Dans ce cas de figure, pouvait-on contourner ce que le Testament Scolastique appelle la « balkanisation » des savoirs, c’est-à-dire, dans la définition que nous soumet l’auteur, cette position transcendante qu’on souhaite infliger aux « humanités » alors même qu’elles devraient proposer, en lieu et place d’une téléologie fondée sur le marché, des dispositions à la délicatesse de l’esprit ? Dans le même temps, n’est-il pas indécent, et peut-être déterministe de notre part, de ressasser l’idée d’un passage hédoniste à l’Université, sans se référer à un souci du statut que l’on chercherait à y acquérir ? Après tout, est-ce qu’une dissertation ou un commentaire de texte de plusieurs heures peuvent s’appréhender comme des exercices purement gratuits ? Sans doute pas, et les dernières pages du Testament nous le prouvent lorsque le professeur Buch rassemble les éléments de commentaire potentiels d’un poème de Paul Celan, illustrant ainsi une partie du travail qui incombe à l’enseignant-chercheur, ce qui, entre autres, satisfait les interrogations de l’opinion publique au sujet des enseignants spécialistes de leur discipline, celles-là mêmes qui n’ont jamais trouvé de réponses adéquates lorsqu’elles ont été soumises aux universités et aux universitaires pendant les mois printaniers de 2009. Or un monde qui ne peut expliquer ce qu’il fait et ce qu’il est, c’est un monde qui ne pouvait que courir à sa lente désintégration, symbolisée par la clôture de la Sorbonne le 2 décembre 2014, triste écho de calendrier quand on sait le coup d’État qui a frappé la France un même jour de 1851, emmenant au pouvoir celui que Victor Hugo allait pouvoir châtier par l’entremise du brio poétique.

Aussi, Max Buch n’a-t-il pas besoin de faire des précisions rhétoriques sur le fait que peu d’entre les effectifs étudiants parviendront à survivre aux monstres de l’Université, toutefois il met en perspective le statut du savoir dans un État où les pouvoirs de statuer, disons-le avec le vocabulaire convenable, sont maniaco-dépendants d’une intelligence économique à entrées réduites.

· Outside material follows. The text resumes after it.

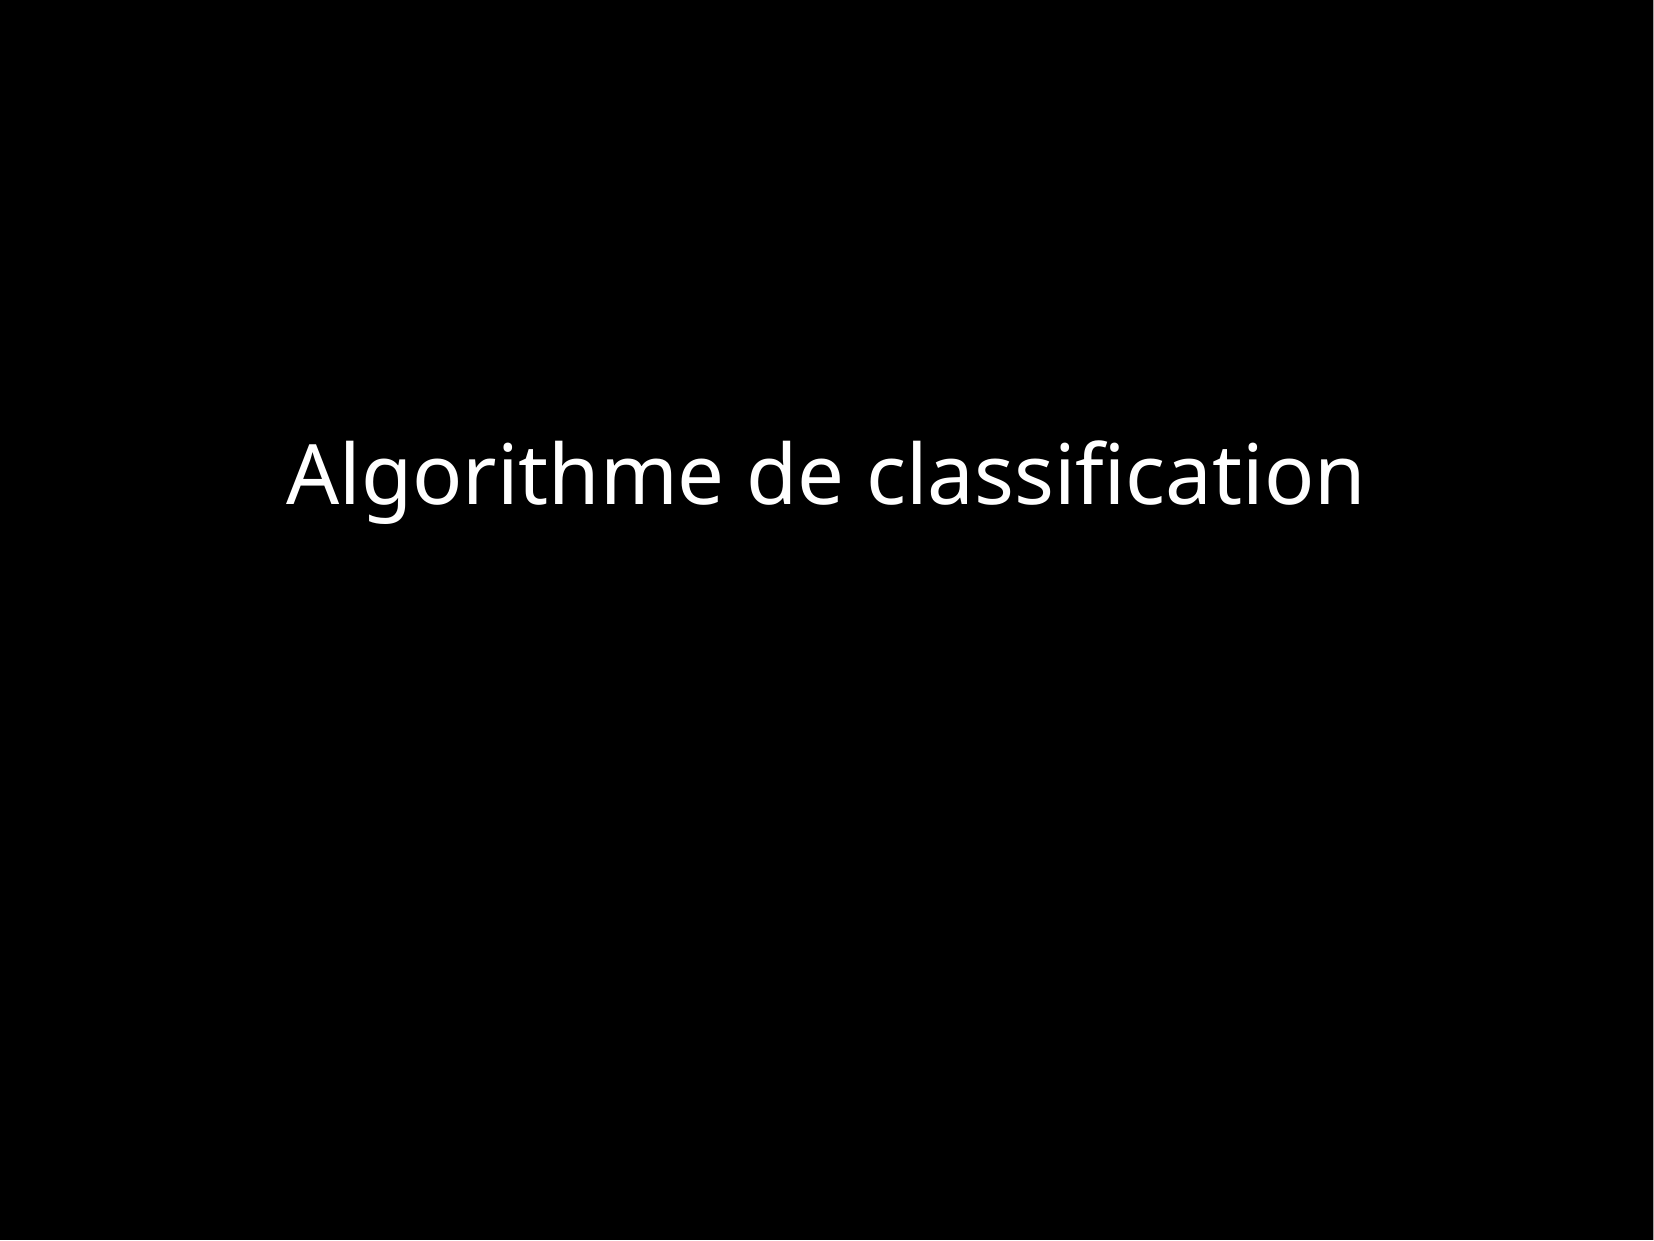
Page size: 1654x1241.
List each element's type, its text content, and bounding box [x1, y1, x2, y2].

subtitle Algorithme de classification [82, 49, 1571, 1010]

Survient alors une de ces sentences irréprochables et que d’aucuns diront grandiloquentes : « Il faut penser ou mourir. » En d’autres termes, il faut oser demander pourquoi, puis surtout ne pas se recroqueviller si jamais on nous répondait ce que l’on asséna à Primo Levi durant sa captivité concentrationnaire : « Hier ist kein warum ». Pourquoi est-ce que l’Université a pris la tournure d’un monstre qui dévore ses étudiants ? Si Max Buch n’apporte pas réellement de données exhaustives dans son texte impérieux, il a au moins le mérite d’affronter le « pourquoi » et il réussit à vaincre cette première créature. Tous autant que nous sommes à graviter autour du noyau universitaire, il nous appartient de méditer ce Testament et d’en retirer un esprit de réforme quand il semble y avoir assez de sagesse pour le faire. Il en va de la mémoire de Max Buch comme de la nôtre.